* Document section:
-- begin --

You can also load data from common file formats including CSV, JSON, and TSV.

CSV files should be formatted like so:

      I love this sandwich.,pos
      This is an amazing place!,pos
      I do not like this restaurant,neg
      
JSON files should be formatted like so:

[
    {"text": "I love this sandwich.", "label": "pos"},
    {"text": "This is an amazing place!", "label": "pos"},
    {"text": "I do not like this restaurant", "label": "neg"}
]

You can then pass the opened file into the constructor.

In [None]:
# with open('train.json', 'r') as fp:
#     cl = NaiveBayesClassifier(fp, format="json")

In [None]:
#Classifying Text ---Call the *classify(text)* method to use the classifier.


cl.classify("This is an amazing library!")

In [None]:
#You can get the label probability distribution with the *prob_classify(text)* method.

prob_dist = cl.prob_classify("I am suffering from cough and cold.")
prob_dist.max()

In [None]:
round(prob_dist.prob("neg"), 2)

In [None]:
round(prob_dist.prob("pos"), 2)

## Classifying TextBlobs

Another way to classify text is to pass a classifier into the constructor of TextBlob and call its *classify()* method.

-- end --

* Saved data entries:
-- begin --

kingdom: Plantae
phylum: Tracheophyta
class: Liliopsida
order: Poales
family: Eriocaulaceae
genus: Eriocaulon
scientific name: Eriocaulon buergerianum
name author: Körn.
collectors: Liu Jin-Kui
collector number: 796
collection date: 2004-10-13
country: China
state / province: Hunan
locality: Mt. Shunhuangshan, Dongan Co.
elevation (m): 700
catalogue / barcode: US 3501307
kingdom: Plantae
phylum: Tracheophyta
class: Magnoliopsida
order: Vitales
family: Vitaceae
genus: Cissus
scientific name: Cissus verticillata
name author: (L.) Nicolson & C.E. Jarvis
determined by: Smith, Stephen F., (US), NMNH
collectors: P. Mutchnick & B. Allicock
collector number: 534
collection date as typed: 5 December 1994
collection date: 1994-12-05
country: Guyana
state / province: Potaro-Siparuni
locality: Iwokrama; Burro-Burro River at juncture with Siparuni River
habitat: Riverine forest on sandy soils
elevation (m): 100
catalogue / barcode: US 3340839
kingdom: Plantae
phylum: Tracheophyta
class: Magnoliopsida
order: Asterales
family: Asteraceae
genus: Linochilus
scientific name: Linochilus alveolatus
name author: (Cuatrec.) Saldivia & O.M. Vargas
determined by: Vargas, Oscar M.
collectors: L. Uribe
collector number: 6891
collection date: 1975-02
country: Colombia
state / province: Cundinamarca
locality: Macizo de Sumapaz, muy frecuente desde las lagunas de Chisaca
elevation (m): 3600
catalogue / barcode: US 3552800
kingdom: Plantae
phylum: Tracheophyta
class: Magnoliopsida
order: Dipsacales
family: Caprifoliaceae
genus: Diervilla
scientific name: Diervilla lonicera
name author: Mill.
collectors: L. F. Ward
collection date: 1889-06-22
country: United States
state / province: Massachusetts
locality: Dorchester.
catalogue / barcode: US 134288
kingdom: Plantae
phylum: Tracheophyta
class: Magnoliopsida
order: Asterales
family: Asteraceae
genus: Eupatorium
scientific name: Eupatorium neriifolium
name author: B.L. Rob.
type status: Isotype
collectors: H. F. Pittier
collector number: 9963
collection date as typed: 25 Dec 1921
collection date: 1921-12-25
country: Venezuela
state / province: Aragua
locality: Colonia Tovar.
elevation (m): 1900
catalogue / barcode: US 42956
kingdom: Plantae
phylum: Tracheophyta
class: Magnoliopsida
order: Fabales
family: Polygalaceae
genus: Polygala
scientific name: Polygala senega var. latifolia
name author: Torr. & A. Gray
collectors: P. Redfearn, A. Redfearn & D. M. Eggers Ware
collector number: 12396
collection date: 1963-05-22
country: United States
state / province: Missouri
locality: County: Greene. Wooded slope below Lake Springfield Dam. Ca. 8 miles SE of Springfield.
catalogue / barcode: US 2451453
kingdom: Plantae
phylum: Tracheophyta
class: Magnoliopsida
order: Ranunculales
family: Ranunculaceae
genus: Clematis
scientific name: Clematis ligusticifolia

-- end --

* Given task 1: Print the part of the classifier tutorial that opens with the words containing "prob_dist.max()" and closes with "its *classify()* method.".
* Given task 2: Which file formats does the classifier tutorial say data can be loaded from?
* Given task 3: Go on with the classifier tutorial from the point where it stops.
The data shown here stands apart from the classifier tutorial.

* Exercise response 1:
prob_dist.max()

In [None]:
round(prob_dist.prob("neg"), 2)

In [None]:
round(prob_dist.prob("pos"), 2)

## Classifying TextBlobs

Another way to classify text is to pass a classifier into the constructor of TextBlob and call its *classify()* method.

* Exercise response 2: CSV, JSON, and TSV.

* Exercise response 3:
In [None]:
from textblob import TextBlob
#blob = TextBlob("Alcohol is good. But the hangover is horrible.", classifier=cl)
blob = TextBlob("Gun is best for safety. but its danger to shoot.", classifier=cl)
blob.classify()

In [None]:
#The advantage of this approach is that you can classify sentences within a **TextBlob**.

for b in blob.sentences:
    print(b)
    print(b.classify())

## Evaluating Classifiers

To compute the accuracy on our test set, use the **accuracy(test_data)** method.

In [None]:
cl.accuracy(test)

In [None]:
#Use the show_informative_features() method to display a listing of the most informative features.

cl.show_informative_features(5)

## Updating Classifiers with New Data

Use the update(new_data) method to update a classifier with new training data.

In [None]:
new_data = [('She is my best friend.', 'pos'),
           ("I'm happy to have a new friend.", 'pos'),
           ("Stay thirsty, my friend.", 'pos'),             
           ("He ain't from around here.", 'neg')]

cl.update(new_data)

In [None]:
cl.accuracy(test)

## Feature Extractors

By default, the *NaiveBayesClassifier* uses a simple feature extractor that indicates which words in the training set are contained in a document.

For example, the sentence “I love” might have the features contains(love): True or contains(hate): False.

You can override this feature extractor by writing your own. A feature extractor is simply a function with document (the text to extract features from) as the first argument. The function may include a second argument, train_set (the training dataset), if necessary.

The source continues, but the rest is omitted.